§ Activity
Copy out, from the entries below, each line that holds the string "CIRCLE".

§ Data supplied

□ □ □

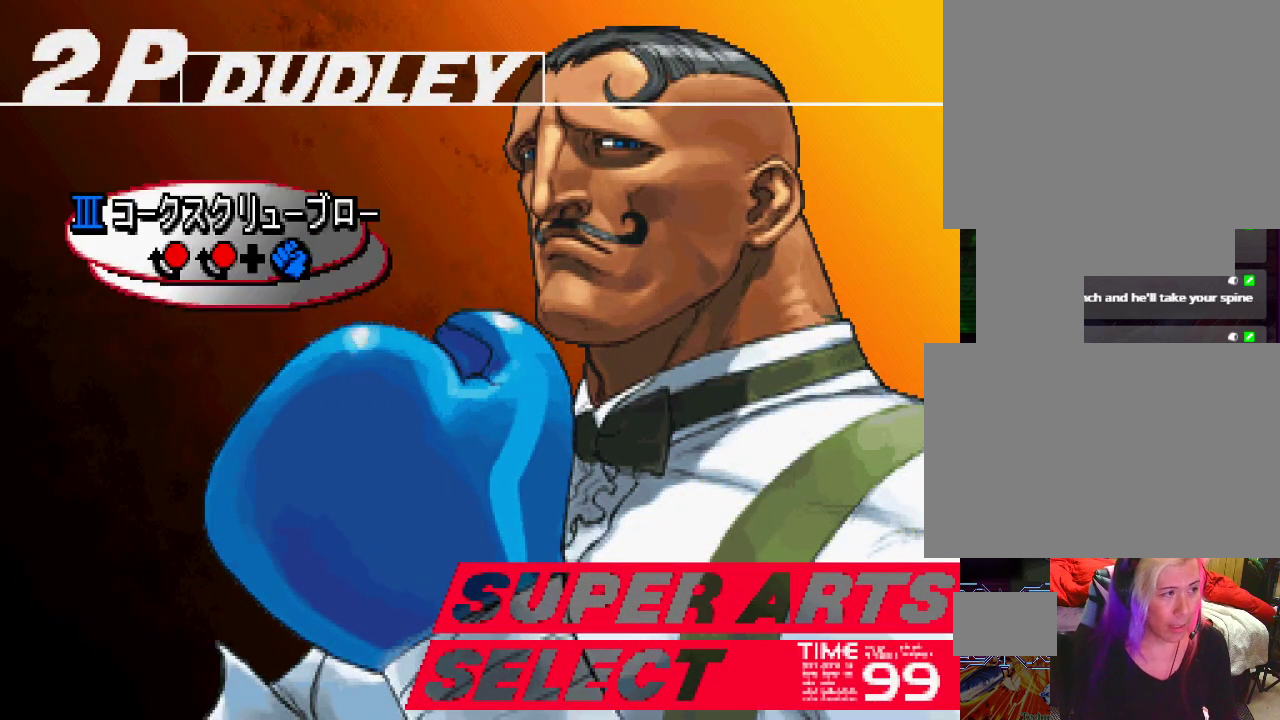
{"buttons": [], "left_stick": "center", "events": []}
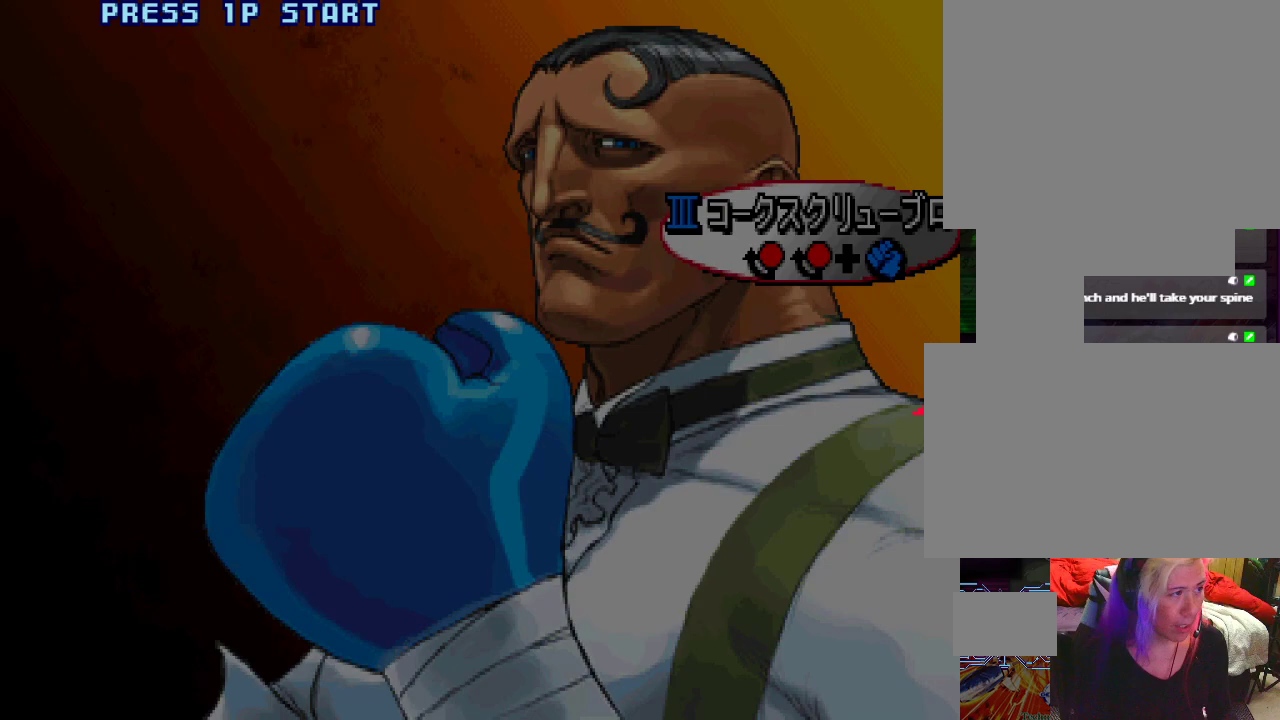
{"buttons": [], "left_stick": "center", "events": []}
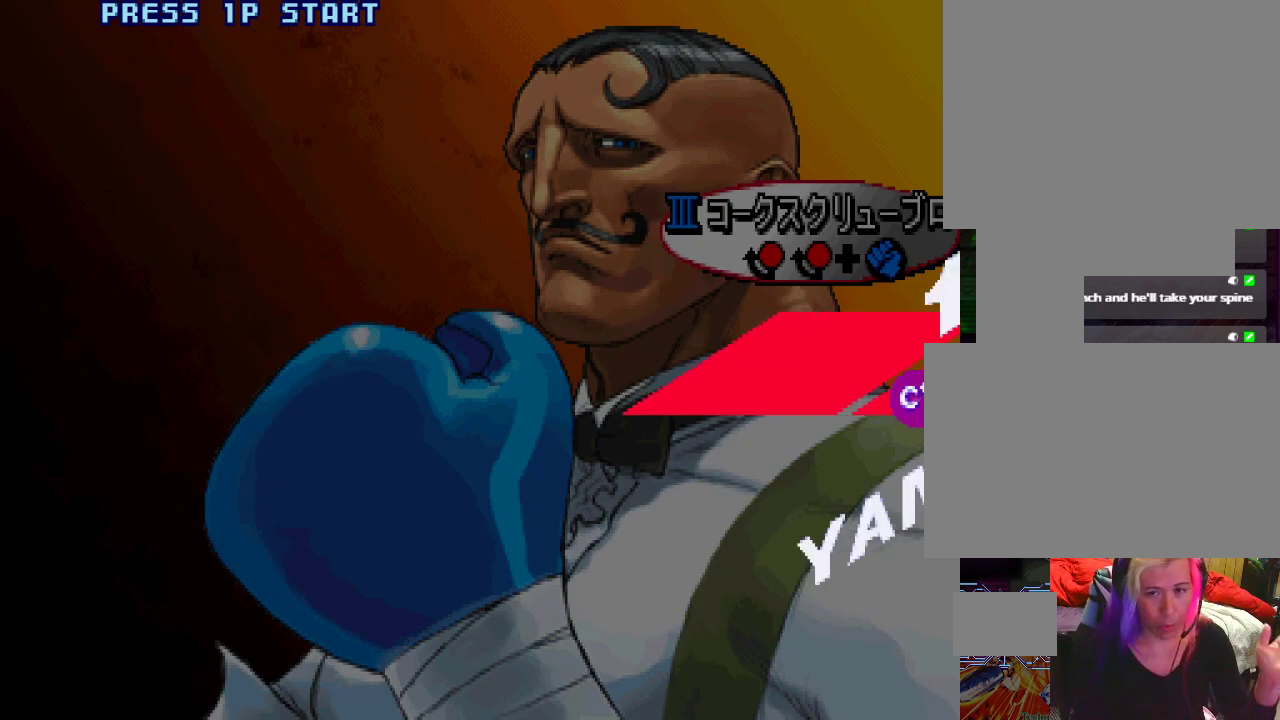
{"buttons": ["CROSS", "CIRCLE", "SQUARE", "TRIANGLE", "L1", "L2"], "left_stick": "center", "events": [[250, "L1", "down"], [267, "CROSS", "down"], [267, "TRIANGLE", "down"], [283, "SQUARE", "down"], [433, "CIRCLE", "down"], [433, "L2", "down"]]}
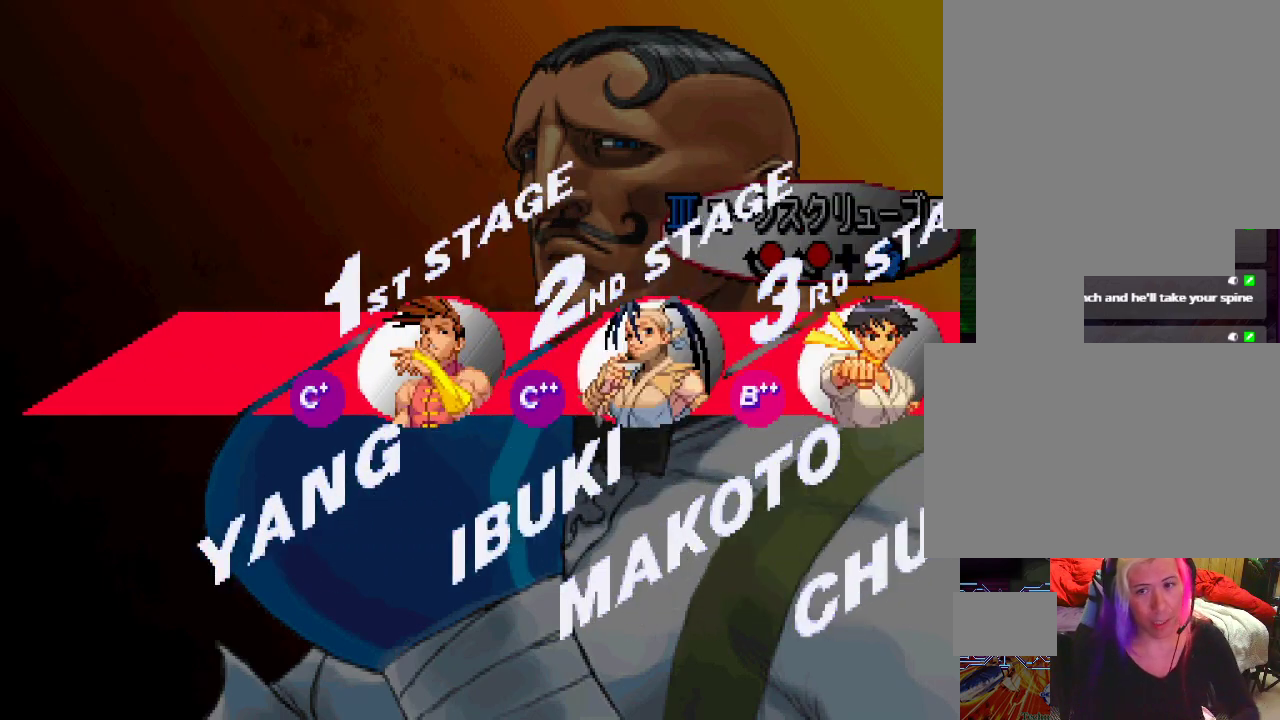
{"buttons": [], "left_stick": "center", "events": [[117, "CIRCLE", "up"], [133, "L2", "up"], [200, "TRIANGLE", "up"], [233, "L1", "up"], [267, "CROSS", "up"], [267, "SQUARE", "up"]]}
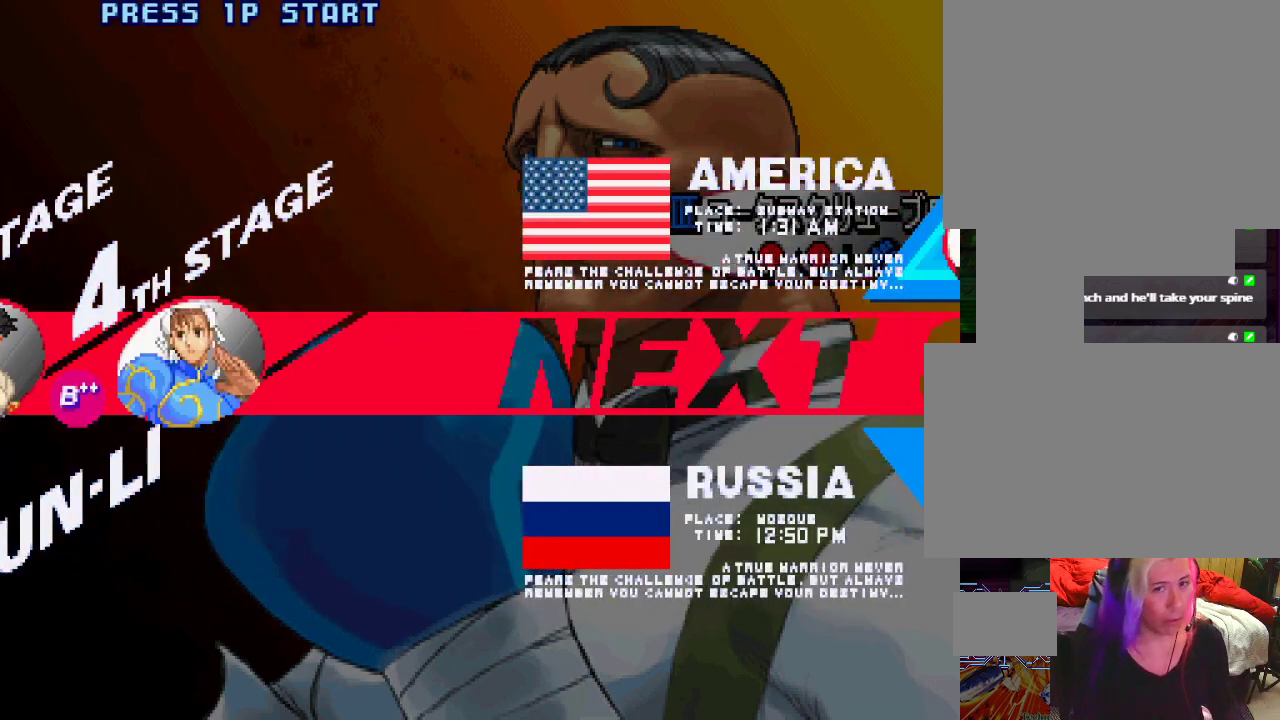
{"buttons": [], "left_stick": "center", "events": []}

□ □ □

§ Exercise response
{"buttons": ["CROSS", "CIRCLE", "SQUARE", "TRIANGLE", "L1", "L2"], "left_stick": "center", "events": [[250, "L1", "down"], [267, "CROSS", "down"], [267, "TRIANGLE", "down"], [283, "SQUARE", "down"], [433, "CIRCLE", "down"], [433, "L2", "down"]]}
{"buttons": [], "left_stick": "center", "events": [[117, "CIRCLE", "up"], [133, "L2", "up"], [200, "TRIANGLE", "up"], [233, "L1", "up"], [267, "CROSS", "up"], [267, "SQUARE", "up"]]}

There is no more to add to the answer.